Once dead, the fungus releases chemical signals that attract males. These chemicals act like irresistible pheromones and lure males to mate. The unsuspecting males then breed with the very dead, very fungus-infected corpse. During the process, the living male becomes infected with spores and then the process repeats itself.
For an extra disturbing twist, the longer the fly has been dead, the more attractive it seems to become to males thanks to more seductive spores being produced.
4. Zombie Taxa
If you’re a fan of paleontology, then you may be familiar with zombie taxa. This is a tricky sort of fossil phenomena that can dupe a scientist into thinking they’ve discovered something dead living where it had no business living.

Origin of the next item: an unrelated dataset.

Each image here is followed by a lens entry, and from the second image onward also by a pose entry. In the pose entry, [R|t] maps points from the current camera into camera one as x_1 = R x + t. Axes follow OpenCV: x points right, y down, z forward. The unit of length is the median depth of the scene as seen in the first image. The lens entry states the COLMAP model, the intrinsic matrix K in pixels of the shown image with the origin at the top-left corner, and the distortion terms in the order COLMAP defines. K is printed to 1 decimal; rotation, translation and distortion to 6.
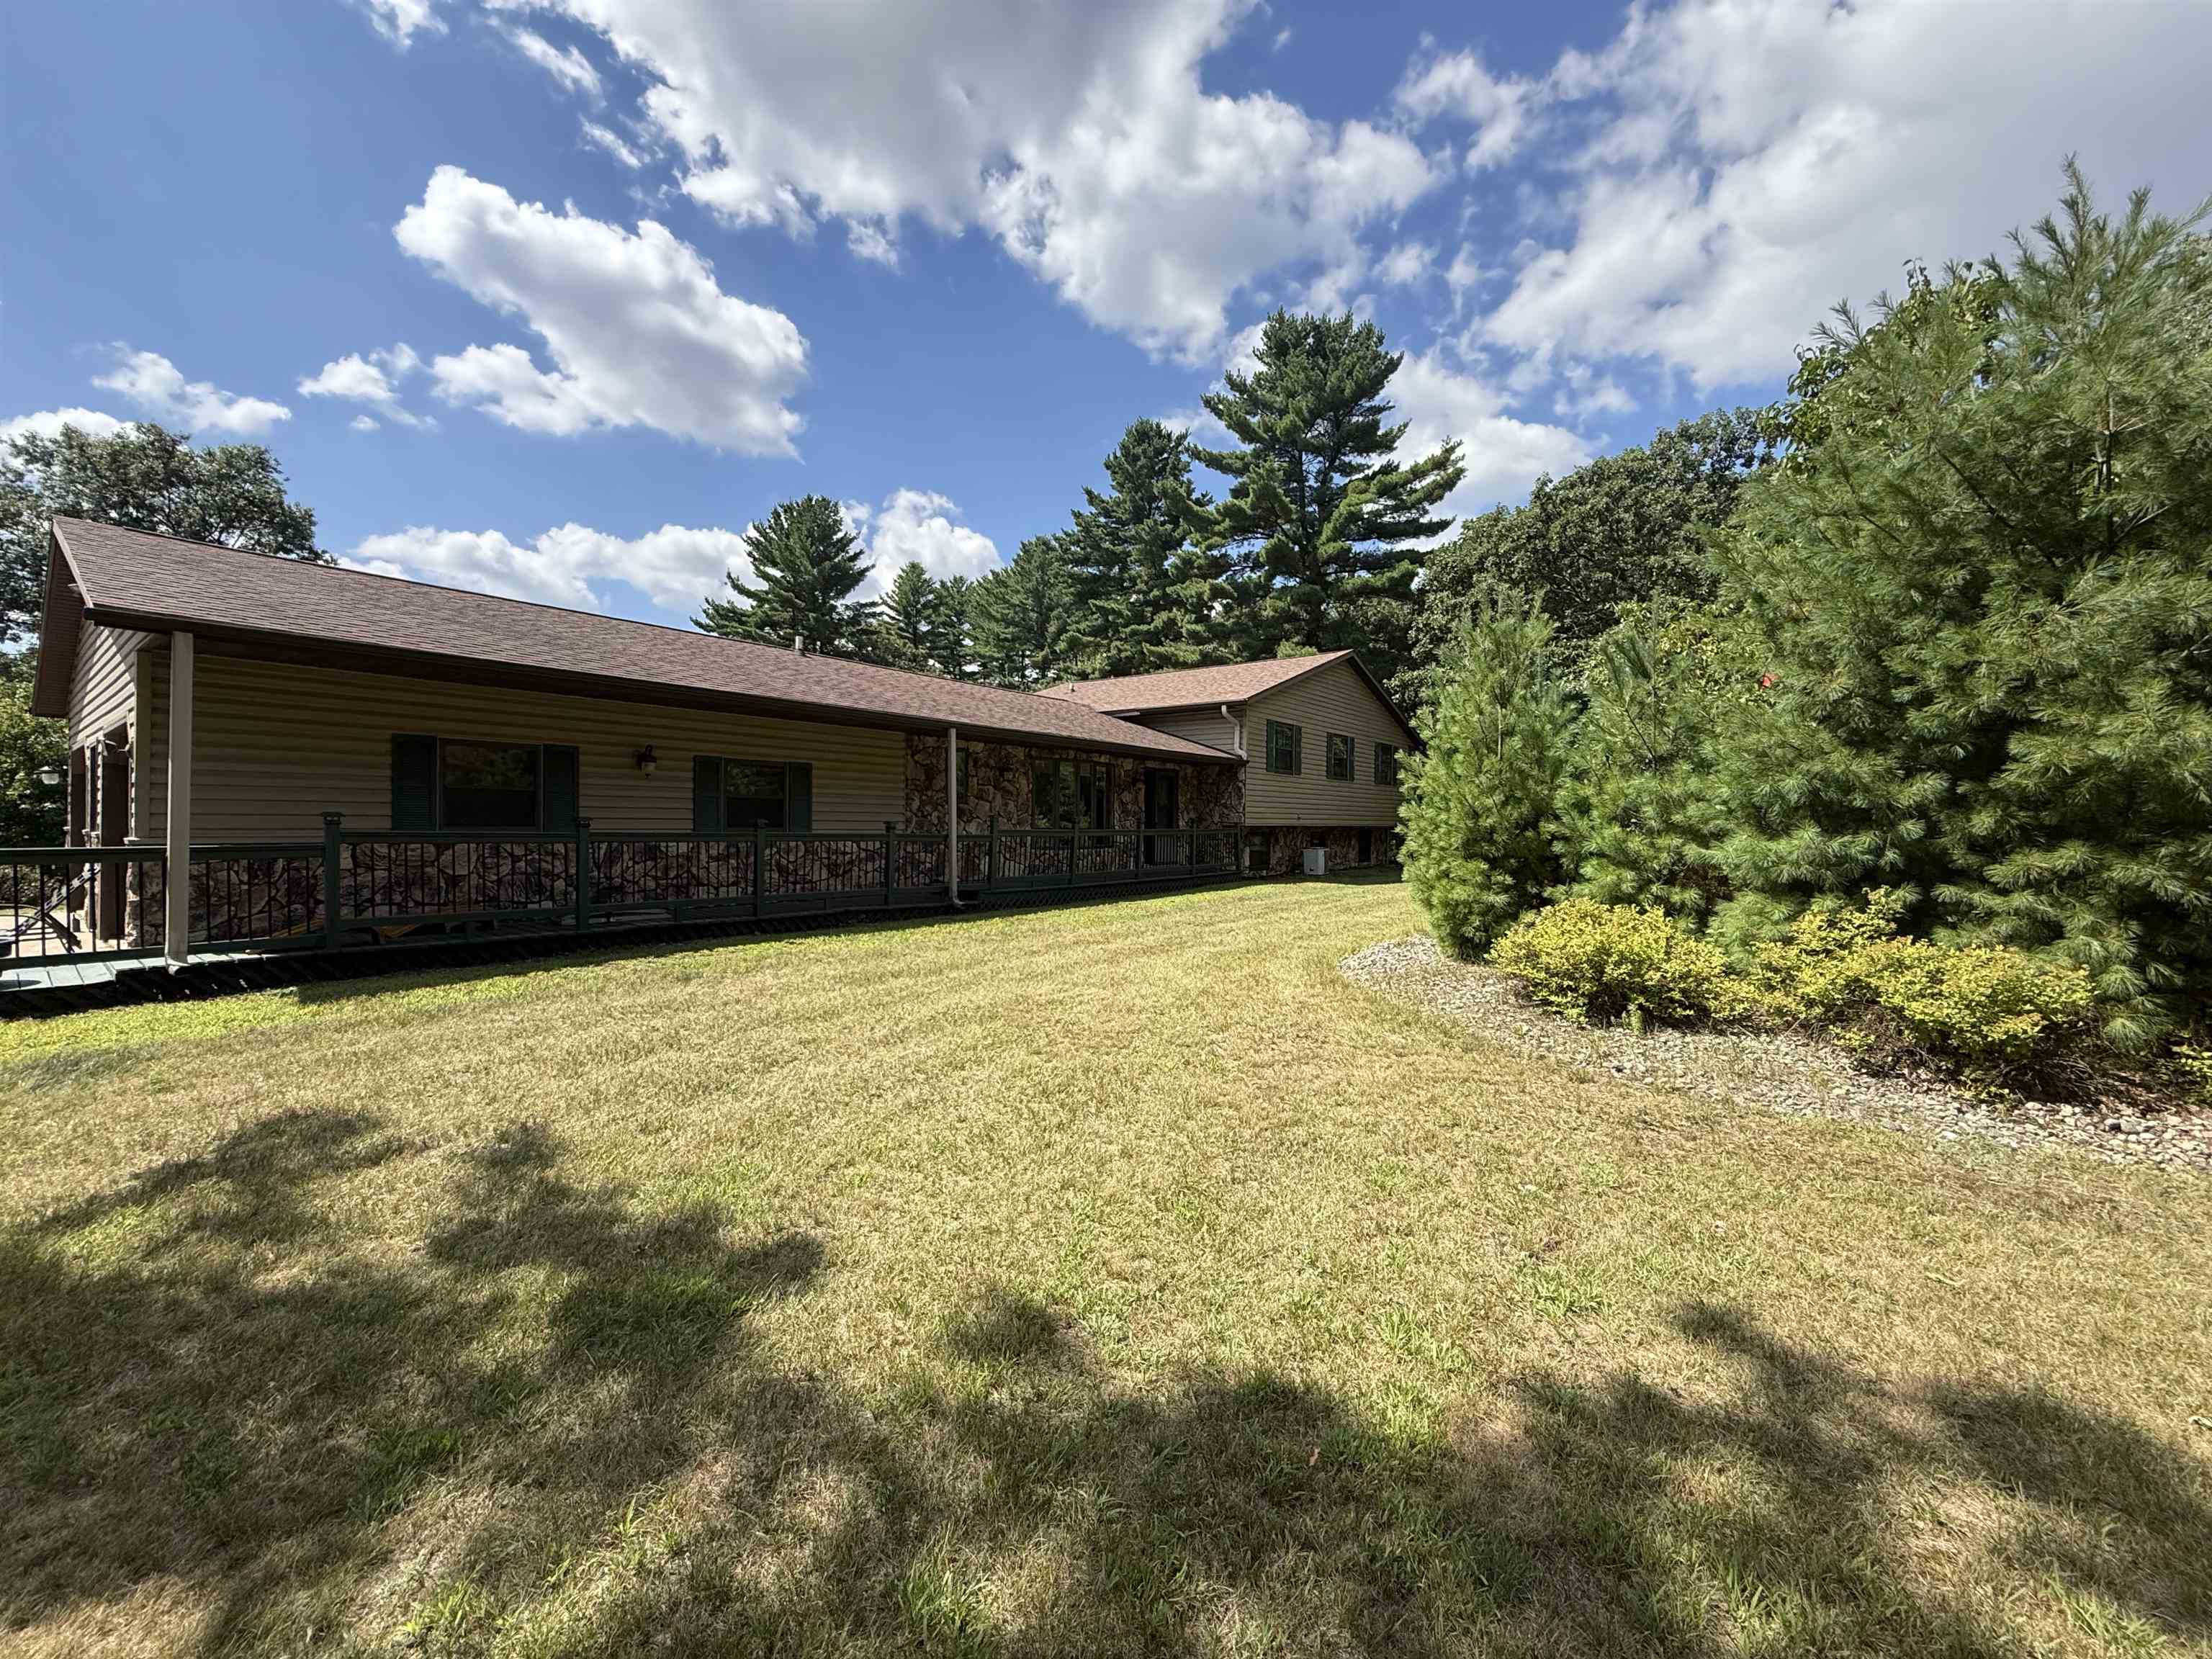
lens RADIAL K [[875.4, 0, 1100.5], [0, 875.4, 830.6], [0, 0, 1]] dist [-0.002034, -0.000273]
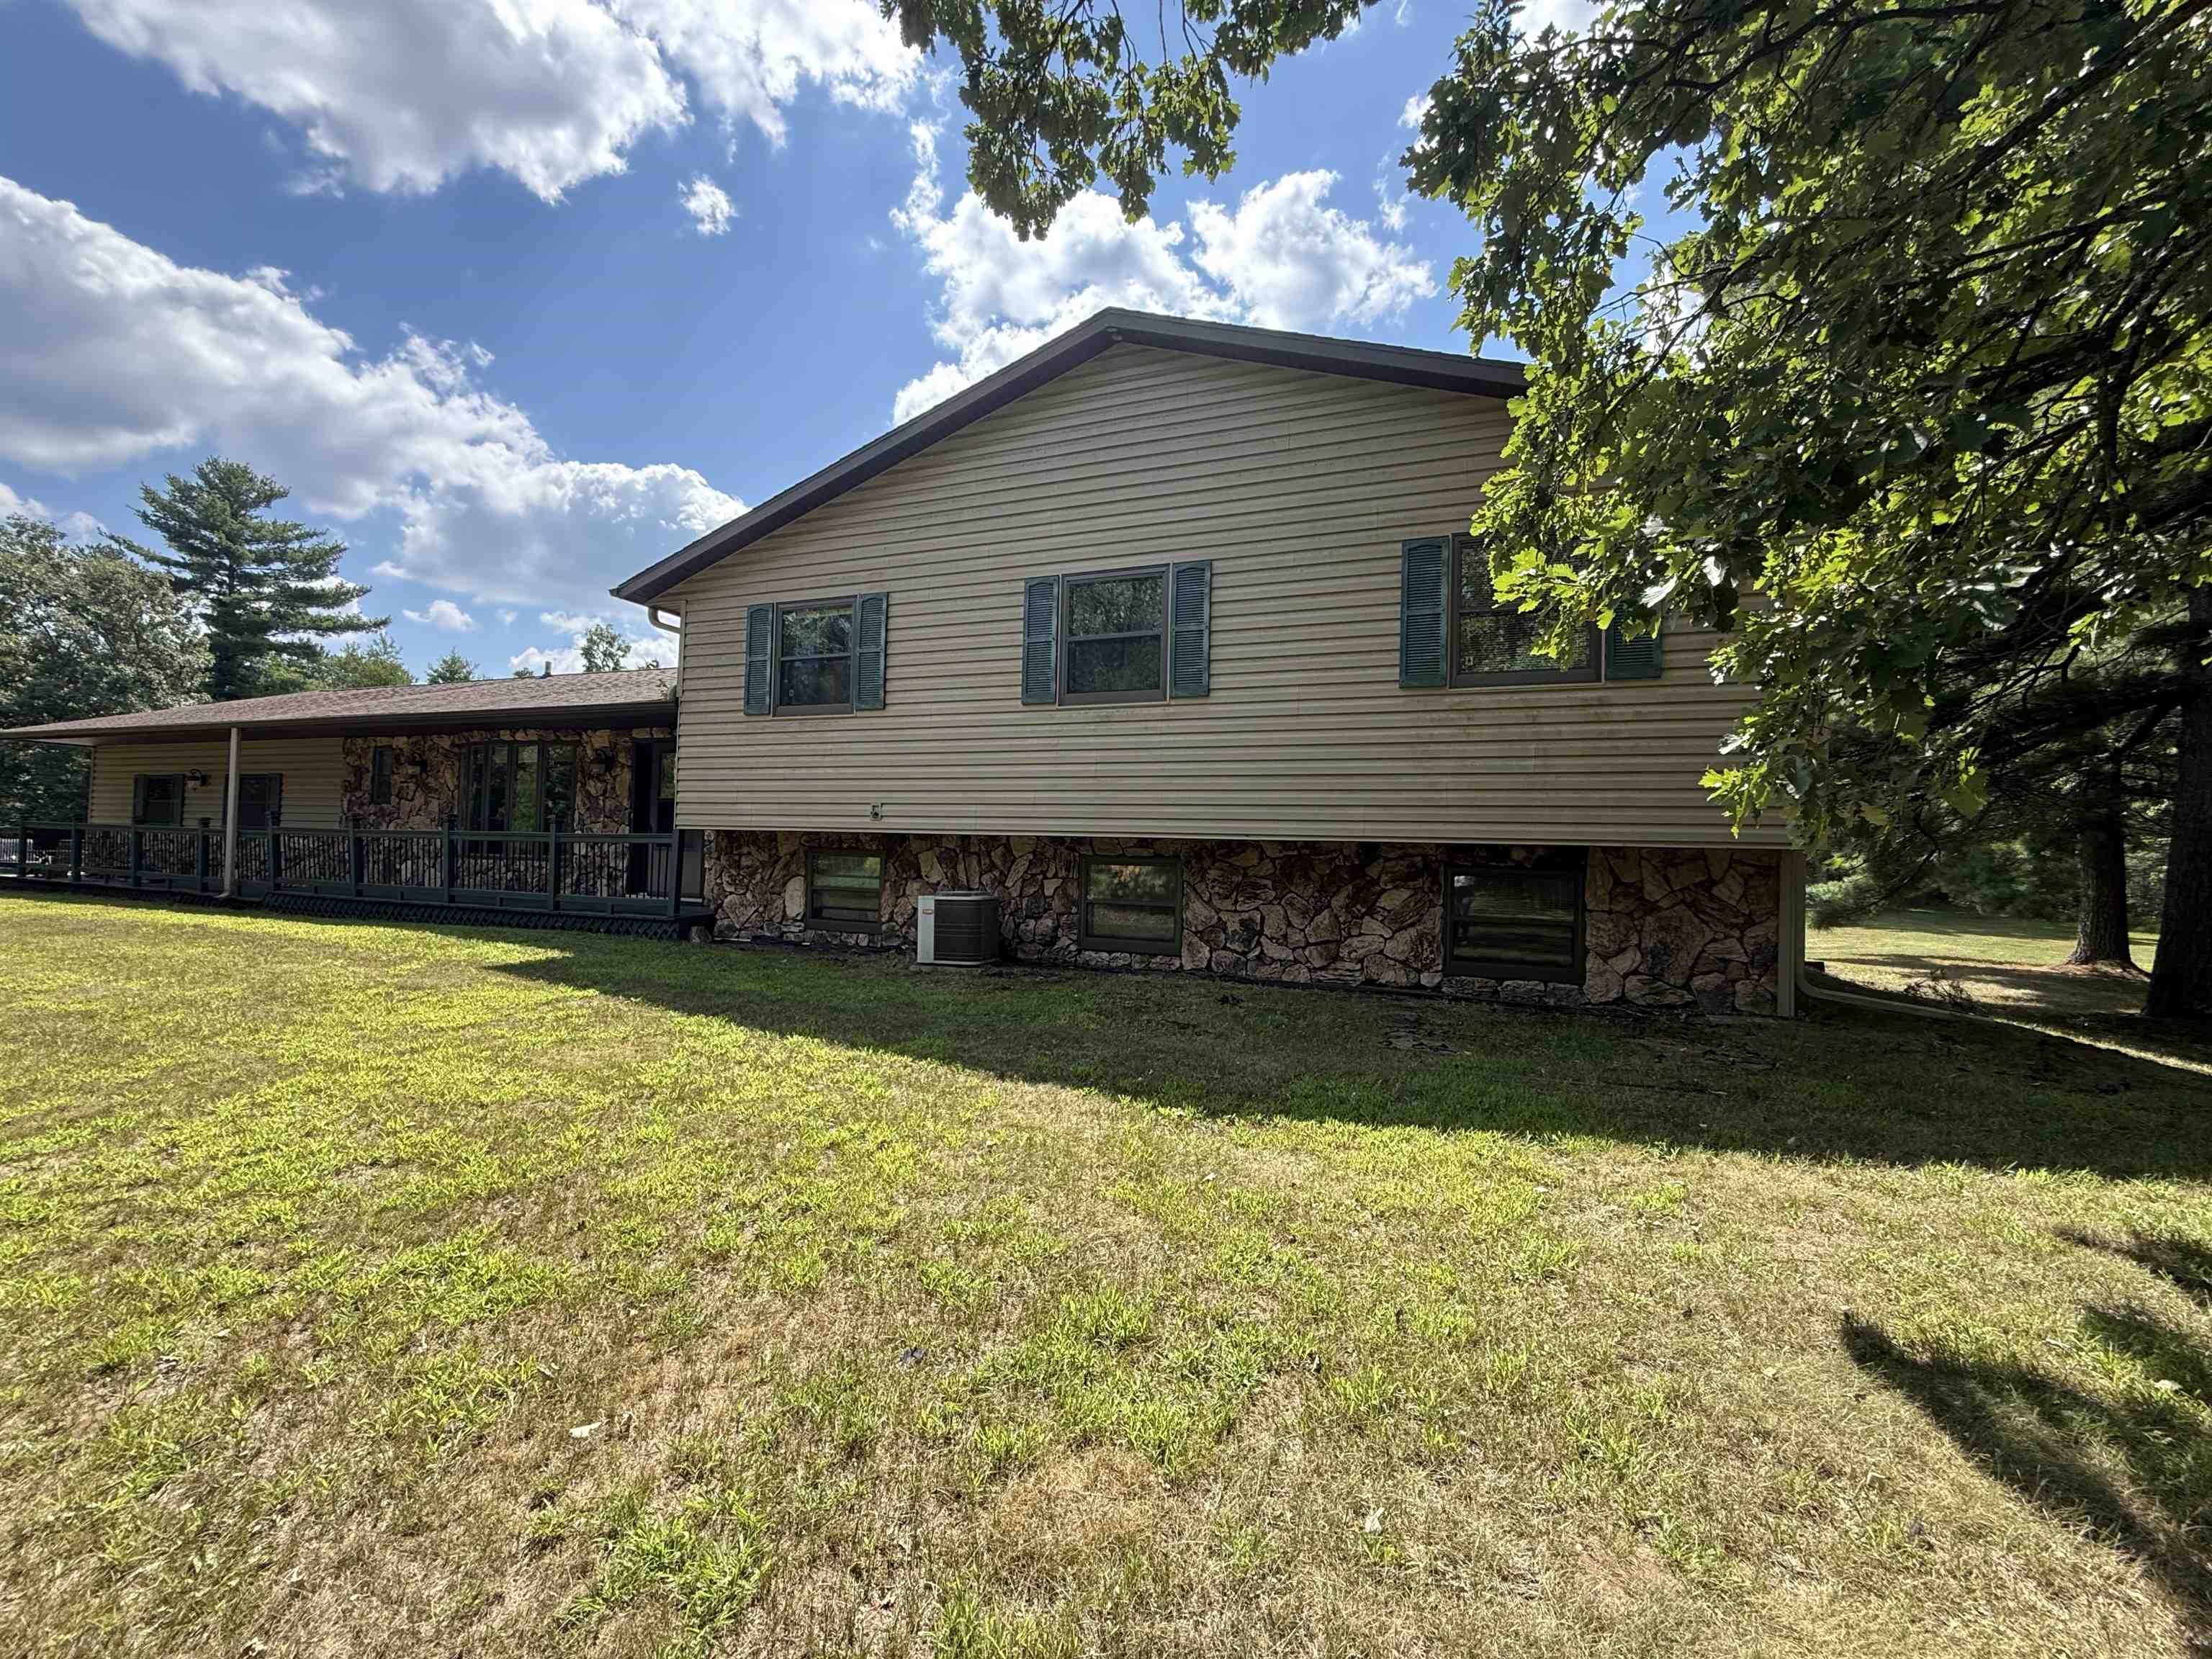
lens RADIAL K [[875.4, 0, 1100.5], [0, 875.4, 830.6], [0, 0, 1]] dist [-0.002034, -0.000273]
pose [[0.301457, -0.024580, -0.953163, 0.774200], [-0.031550, 0.998863, -0.035737, 0.006455], [0.952958, 0.040845, 0.300339, 1.143506]]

For zombie fossils to work, what happens is something dies and gets fossilized. So far, so normal. That fossil then gets transferred via erosion or some similar process to some place new, much later in time and then basically re-fossilizes. If it’s discovered and what happened isn’t clear, then you can find a T-rex fossil in the remains of an ancient Roman city, for example, and be utterly confused. That’s an extreme example which never really happened, but there have been cases when dinosaur teeth have been discovered in fossils dated from well past the extinction of those creatures.
3. Zombie Storms
A zombie storm is a term you won’t hear your local meteorologist mention all that often but if they ever do, pay attention. Typically, big storms follow a pattern of growing in size to something large, like a tropical storm, and then dying out over time as they become weaker and weaker. A zombie storm does what the name implies and comes back from the dead. A once dead storm grows strong and becomes a tropical storm again.
The National Weather Service seems to have coined the term in 2020 in response to Hurricane Paulette which looked to be on the verge of dying before picking up steam again and becoming a tropical storm once more. The phenomenon is rare, but there have been a few other recorded instances of it.
2. Zombie Deer
If part of what you associate with zombies includes wasting away and shambling about without fear, then zombie deer make sense. These unfortunate creatures have actually been around for decades and are victims of a prion disease called chronic wasting disease, similar to mad cow. The condition may take years to fully manifest but causes severe weight loss, aggression, a lack of coordination, drooling and a lack of fear. So all the potential hallmarks of the walking dead, minus a desire to eat people.
The disease is always fatal, and it’s also highly contagious. It exists across numerous states and into Canada as well as overseas, so efforts to fight it aren’t going that well.
1. Zombie Frogs
By now we’ve seen that the media is quick to call anything that seems like it should be dead but isn’t a zombie. This is definitely the case with zombie frogs. But in a fun twist, there are two completely different zombie frogs and they got their names for two completely different reasons.
First up is the one that seems a little easier to understand. Have you ever wondered where frogs in the northern hemisphere go in the winter when the world freezes? Well, they freeze with it. Species like wood frogs and some toads are adapted to freezing winters by freezing right along with everything else. Not metaphorically either, as actual ice crystals form inside the frog’s body. Their hearts stop and they no longer breathe. But as long as their internal organs do not freeze, which doesn’t happen because they can turn their blood into a kind of antifreeze, they will be able to thaw when spring comes and go back to living their lives.
Much further south in the Amazon exists another zombie frog, a tiny fellow with a curiously pointed nose. And why is this one a zombie? It’s a little less impressive than you’d think. They were named by a German herpetologist who noted that, as his colleagues dug through the mud on their hands and knees looking for the frogs, they resembled zombies. Go figure.